Two more Tory staffers tried to block access to information

Two more Conservative staffers in the office of cabinet minister Christian Paradis tried to block the release of access-to-information documents, The Canadian Press has learned.

OTTAWA — Two more Conservative staffers in the office of cabinet minister Christian Paradis tried to block the release of access-to-information documents, The Canadian Press has learned.

In October, Paradis adviser Sebastien Togneri resigned after it was revealed he had meddled in at least three different access-to-information requests while with the Public Works Department.

Those incidents are the subject of an investigation by the information commissioner.

But two more policy advisers within Paradis’ office were also involved in dealing with records destined for public release under access-to-information legislation.

Documents obtained by The Canadian Press show that Marc Toupin and Jillian Andrews both argued against the release of material on sensitive subjects.

In one case dealing with the members of a federal panel who wrote a damning report on asbestos, Paradis’ political office had highlighted material it did not want released.

When bureaucrats asked for an explanation, Togneri directed them to his colleague Toupin.

“Those comments are inappropriate and improper, not relevant to the request and should not be disclosed,” Toupin said of the material in a July 2009 email.

The manager of access to information and privacy balked at the direction.

“Please note that the Access to Information Act was created to provide access to records under the control of federal institutions and limit the application of severances,” Julie Lafrance wrote to Toupin.

“Therefore, the legislators did not include a section in the Act for ’inappropriate and improper’ comments.”

Andrews intervened in a separate access-to-information request, about preparations for U.S. President Barack Obama’s visit to Canada in February 2009. Togneri had argued with bureaucrats that only a single document should be released, and then directed them to Andrews for further “in-depth” analysis.

“Our department specifically states that the only documentation they have pertaining to this is a work stop order,” Andrews wrote in July 2009. “The document is found at the very last page of the ATIP. Therefore, this should be the only part of the ATIP to be released.”

But another bureaucrat noted in response that officials specifically mandated with collecting documents within the department had put together a much heftier package than a single work-stop order.

It is not clear in either the asbestos or the Obama case whether the documents were ultimately released to the requester. The Canadian Press only asked for correspondence on the processing of four access-to-information files in 2009.

Paradis, now natural resources minister, was asked in October about other staff in his office who might have intervened in access requests, but did not directly answer the question.

A spokesman emphasized Wednesday that Paradis had already accepted the resignation of the person in charge of access to information at the time — Sebastien Togneri.

“The minister then forwarded the file to the information commissioner and is looking forward to her recommendations,” said Richard Walker, Paradis’ director of communications.
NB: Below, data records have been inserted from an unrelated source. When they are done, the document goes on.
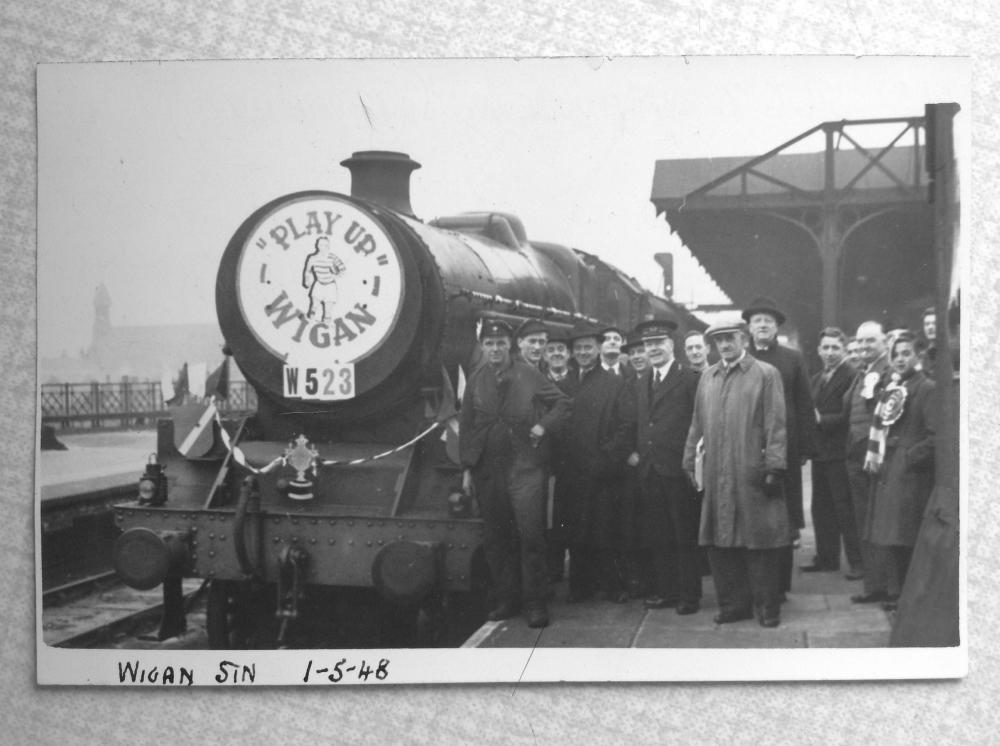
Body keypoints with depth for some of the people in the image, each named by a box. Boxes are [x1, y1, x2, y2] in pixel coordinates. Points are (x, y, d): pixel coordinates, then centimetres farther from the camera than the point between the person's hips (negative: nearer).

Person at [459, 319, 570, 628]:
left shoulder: (529, 376, 1)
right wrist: (467, 468, 6)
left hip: (525, 466, -3)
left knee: (530, 535, -7)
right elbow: (466, 426, 11)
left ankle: (535, 602, 1)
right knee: (495, 539, 7)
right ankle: (507, 599, 17)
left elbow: (562, 402, 8)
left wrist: (544, 425, -6)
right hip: (487, 469, 3)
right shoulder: (476, 381, 8)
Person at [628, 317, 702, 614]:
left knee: (685, 536, 1)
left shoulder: (689, 379, -5)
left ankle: (689, 594, 7)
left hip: (678, 468, -6)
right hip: (648, 468, 6)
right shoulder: (641, 382, 15)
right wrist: (635, 452, 7)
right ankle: (663, 590, 18)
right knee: (655, 535, 9)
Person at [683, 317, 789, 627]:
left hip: (753, 474, -4)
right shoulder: (707, 378, 14)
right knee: (719, 543, 6)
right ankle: (733, 603, 17)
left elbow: (775, 425, -5)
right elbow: (697, 424, 16)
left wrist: (774, 466, -11)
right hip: (716, 474, 4)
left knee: (760, 542, 0)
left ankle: (767, 607, 10)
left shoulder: (766, 374, 0)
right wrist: (690, 462, 11)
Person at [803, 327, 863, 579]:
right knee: (821, 508, 13)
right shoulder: (817, 379, 17)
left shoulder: (852, 376, -10)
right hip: (820, 452, 8)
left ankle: (857, 562, 0)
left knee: (845, 509, -6)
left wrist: (822, 420, -17)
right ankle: (826, 558, 21)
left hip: (840, 452, -8)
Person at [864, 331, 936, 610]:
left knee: (905, 540, -7)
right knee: (894, 539, 11)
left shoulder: (927, 389, -9)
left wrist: (909, 457, -15)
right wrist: (874, 453, 6)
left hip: (911, 474, -8)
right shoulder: (891, 388, 15)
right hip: (887, 471, 8)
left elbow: (935, 436, -15)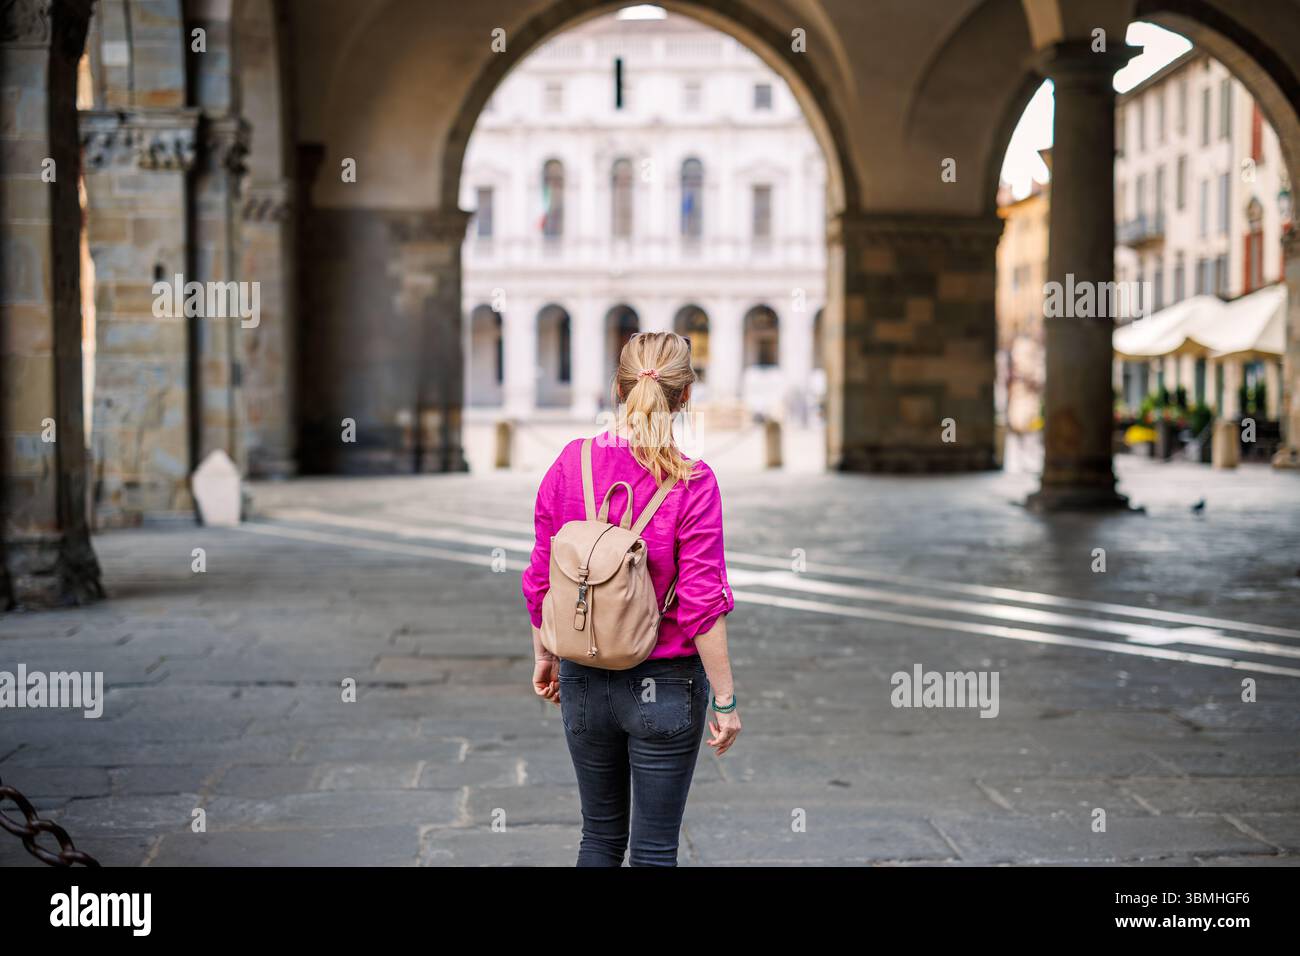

Bloc Quebecois Leader Gilles Duceppe rejected the notion that Togneri answered for the actions of others in the Paradis office.

“I think those people should be responsible for what they did, or the minister, since he said that he’s ultimately the one responsible for everything in his office,” Duceppe told reporters.

Prime Minister Stephen Harper’s chief of staff, Guy Giorno, issued a memo to all political staff in February, reminding them of the content of the Access to Information Act.

“No political staff member has received a delegation of authority under the Act and therefore no political staff member has authority to make access-to-information decisions,” Giorno wrote.

The office of the information commissioner is currently investigating the cases involving Togneri. The former staffer had ordered bureaucrats to retrieve a package of documents from the Public Works mailroom in the summer of 2009 that were destined for The Canadian Press.

He told a Commons committee the following spring that it was a “mistake” and it was the only time he had taken such action, but other incidents were later revealed in more documents.

Togneri and Andrews were asked to appear at the committee at a later date, but the Conservatives announced in May that ministers would take full responsibility for the actions of their staffs and appear on their behalf.